In corrispondenza dell’abside destra si erge l’altare dedicato a San Michele Arcangelo. Dedicato in origine alla Beata Vergine Assunta (il Capitolo vi celebrava la festa il 18 agosto), era stato fondato dalla famiglia Frezza con l’obbligo di due messe settimanali e di altri anniversari.
Uno splendido dossale cinquecentesco in legno intagliato e dorato accoglie il dipinto ad olio raffigurante San Michele Arcangelo che trafigge il demonio, eseguito nel 1583 dal pittore tardomanierista Giovanni Angelo D’Amato.
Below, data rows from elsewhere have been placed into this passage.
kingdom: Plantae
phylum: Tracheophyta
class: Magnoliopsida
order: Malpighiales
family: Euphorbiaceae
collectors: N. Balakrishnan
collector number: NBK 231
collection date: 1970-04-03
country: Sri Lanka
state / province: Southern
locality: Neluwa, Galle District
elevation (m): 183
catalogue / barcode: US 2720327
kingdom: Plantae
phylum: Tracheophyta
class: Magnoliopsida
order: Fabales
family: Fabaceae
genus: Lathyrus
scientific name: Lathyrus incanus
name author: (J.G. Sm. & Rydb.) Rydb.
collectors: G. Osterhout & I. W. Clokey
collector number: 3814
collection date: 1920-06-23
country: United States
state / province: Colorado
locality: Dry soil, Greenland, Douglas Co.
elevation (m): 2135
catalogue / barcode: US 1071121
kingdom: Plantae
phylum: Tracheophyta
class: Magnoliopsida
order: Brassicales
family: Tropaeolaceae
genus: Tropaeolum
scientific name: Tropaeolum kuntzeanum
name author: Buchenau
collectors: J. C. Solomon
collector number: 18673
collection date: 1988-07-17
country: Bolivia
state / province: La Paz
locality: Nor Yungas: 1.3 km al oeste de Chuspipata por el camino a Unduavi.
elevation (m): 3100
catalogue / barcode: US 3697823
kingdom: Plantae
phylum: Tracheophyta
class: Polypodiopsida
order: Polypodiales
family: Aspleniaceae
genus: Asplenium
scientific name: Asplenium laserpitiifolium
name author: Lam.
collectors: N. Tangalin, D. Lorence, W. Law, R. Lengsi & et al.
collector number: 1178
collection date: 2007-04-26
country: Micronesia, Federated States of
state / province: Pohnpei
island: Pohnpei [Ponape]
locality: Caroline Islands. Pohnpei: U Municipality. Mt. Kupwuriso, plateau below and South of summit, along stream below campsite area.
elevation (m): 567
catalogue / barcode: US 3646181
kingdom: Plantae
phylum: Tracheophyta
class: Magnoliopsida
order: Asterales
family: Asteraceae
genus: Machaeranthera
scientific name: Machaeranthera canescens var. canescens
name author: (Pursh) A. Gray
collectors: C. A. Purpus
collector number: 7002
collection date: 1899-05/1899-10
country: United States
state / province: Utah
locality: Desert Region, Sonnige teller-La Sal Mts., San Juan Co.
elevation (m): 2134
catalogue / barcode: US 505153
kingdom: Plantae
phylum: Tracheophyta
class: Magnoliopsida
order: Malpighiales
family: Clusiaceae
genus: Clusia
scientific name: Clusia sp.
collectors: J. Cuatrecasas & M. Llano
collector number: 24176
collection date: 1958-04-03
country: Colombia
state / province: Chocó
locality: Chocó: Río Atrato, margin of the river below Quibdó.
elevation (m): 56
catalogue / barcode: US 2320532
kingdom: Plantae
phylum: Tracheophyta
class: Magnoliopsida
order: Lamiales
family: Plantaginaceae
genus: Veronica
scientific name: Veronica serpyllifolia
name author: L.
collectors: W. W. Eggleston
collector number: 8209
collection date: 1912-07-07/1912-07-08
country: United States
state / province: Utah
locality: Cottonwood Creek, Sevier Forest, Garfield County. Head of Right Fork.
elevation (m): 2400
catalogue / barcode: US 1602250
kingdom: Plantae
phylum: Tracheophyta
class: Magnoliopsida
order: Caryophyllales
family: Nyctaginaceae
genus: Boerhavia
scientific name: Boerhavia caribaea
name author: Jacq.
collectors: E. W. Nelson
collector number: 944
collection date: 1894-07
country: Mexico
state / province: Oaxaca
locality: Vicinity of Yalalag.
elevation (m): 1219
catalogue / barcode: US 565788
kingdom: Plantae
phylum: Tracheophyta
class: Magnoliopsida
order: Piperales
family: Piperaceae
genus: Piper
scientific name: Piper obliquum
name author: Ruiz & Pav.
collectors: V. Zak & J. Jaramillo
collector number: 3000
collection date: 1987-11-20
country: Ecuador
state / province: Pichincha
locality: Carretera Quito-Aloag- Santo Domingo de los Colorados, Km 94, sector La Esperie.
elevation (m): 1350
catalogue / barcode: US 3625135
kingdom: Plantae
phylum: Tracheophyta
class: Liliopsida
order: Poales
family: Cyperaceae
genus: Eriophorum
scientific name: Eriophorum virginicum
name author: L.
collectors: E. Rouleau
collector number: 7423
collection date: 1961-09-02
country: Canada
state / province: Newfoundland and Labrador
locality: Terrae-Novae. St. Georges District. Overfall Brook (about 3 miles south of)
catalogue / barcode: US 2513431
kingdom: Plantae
La tavola, commissionata dalla Congrega dei Disciplinati di San Michele per la diruta chiesa di Sant’Angelo nuovo, in località Pianello, giunse in cattedrale nel 1658 su disposizione del vescovo di Ravello Bernardino Panicola che ne aveva ordinato il trasferimento a causa delle miserevoli condizioni dell’edificio confraternale.
I confratelli si erano però riservati il diritto di celebrare in questo altare la festa dell’apparizione di San Michele (8 maggio) mentre il Capitolo della cattedrale in quel giorno era tenuto a recarsi processionalmente fino alla sede della congrega ricevendo 15 carlini, come ricordava il canonico don Luigi Mansi richiamando le conclusioni capitolari.
Le colonne del dossale, scanalate e ornate da racemi vegetali, reggono un architrave con cimasa a volute e tralci vegetali che cingono un clipeo in cui è raffigurata la Vergine con il Bambino. Nella predella sono effigiate tre storie del culto micaelico: il toro che si ferma nel luogo dove sarebbe stato edificato il santuario sul Gargano, le apparizioni dell’arcangelo sulla mole Adriana (che pose fine alla peste nel 590) e a Tombelaine dove sorgerà un’abbazia. In basso sono due stemmi civici richiamati anche nel 1643 allorquando il vescovo Panicola aveva censito l’immagine «perpulcra cum insignis et scutis Civitatis Ravelli».
L’altare in marmi policromi, dai caratteristici intarsi in pietra e madreperla, reca ai lati due stemmi cittadini sormontati dalla figura dell’Arcangelo. Fu eseguito su commissione dei governatori dei nobili e del popolo Don Pietro di Fusco e Giuseppe Pisani che ne amministravano le rendite, come si evince dall’iscrizione posta alla base: «D · PIETRO DI FUSCO ET M · GIUSEPPE PISANI – GOVERNATORI DEI NOBILI E DEL POPOLO ANNO 1720».